Васька поднялся, еще раз поклонился царю и несмело, пятясь задом, выскользнул из полатей. Вельский проводил его внимательным взглядом. Подумал, что повезло Ваське, он и не предвидел такого, на что уж хорошо царя знал. Государь становится все более непредсказуем и… опасен. Надо держать ухо востро. Иначе и уши потеряешь, и голову.
Иван Васильевич расстегнул ворох рубахи.
— Что-то душно здесь. Дышать нечем. Богдан, вели запрягать, поедем в Ростов. Устал я, отдохнуть хочу.
Через мгновение весь дворец наполнился шумом и гамом, напомнив потревоженный улей. Забегали холопы, таская съестные припасы и нагружая телеги; конюхи выводили всхрапывающих, бьющих от нетерпения копытом коней; тут же псари едва сдерживали на длинных поводках гончих псов с вытянутыми мордами и тонкими, но мускулистыми ногами. Боярские дети в алых, расшитых золотом кафтанах садились на коней, весело перекидываясь озорным словцом. Отдельной сотней выстроились опричники — личная гвардия царя. На поясе у каждого с одной стороны висела метла, а с другой оскаленная собачья морда — символы опричной власти. В расписную, запряженную тройкой лошадей повозку шумной гурьбой садились разбитные девицы, призванные развлекать царя и его ближних людей.
Все были возбуждены и горели желанием поскорее вырваться из шумного города. Туда, на волю, где ждут утехи и развлечения, на которые так горазд государь.

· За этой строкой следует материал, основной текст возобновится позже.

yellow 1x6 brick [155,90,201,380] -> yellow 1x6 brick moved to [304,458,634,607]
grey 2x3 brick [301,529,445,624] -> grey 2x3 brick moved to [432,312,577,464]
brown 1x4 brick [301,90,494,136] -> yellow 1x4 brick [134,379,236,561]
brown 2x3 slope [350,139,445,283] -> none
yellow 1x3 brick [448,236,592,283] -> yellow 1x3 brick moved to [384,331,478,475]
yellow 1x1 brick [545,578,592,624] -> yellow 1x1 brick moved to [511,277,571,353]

Василий на все на это смотрел со стороны, пробираясь, словно тать, к воротам. Палец жег царев подарок, но снимать его не решался, а руку от греха спрятал за пазуху. У самых ворот услышал строгий окрик:
— Куда прешь, харя немытая?
Молодой безусый опричник остановил разгоряченного коня и уже поднял, было, плеть, собираясь огреть Василия. Тот аж задохнулся от такой наглости, даже страх на время пропал. Да как он смеет оскорблять непотребными словами его, родовитого боярина? Ведущего род чуть ли не от Свениуса, брата Рюрика? Но, увидев злой взгляд голубых глаз — осекся. Памятен еще был Грозный-царь и эти молодые вой, чья нонче власть на Руси. Потому и смолчал, умерив гордыню.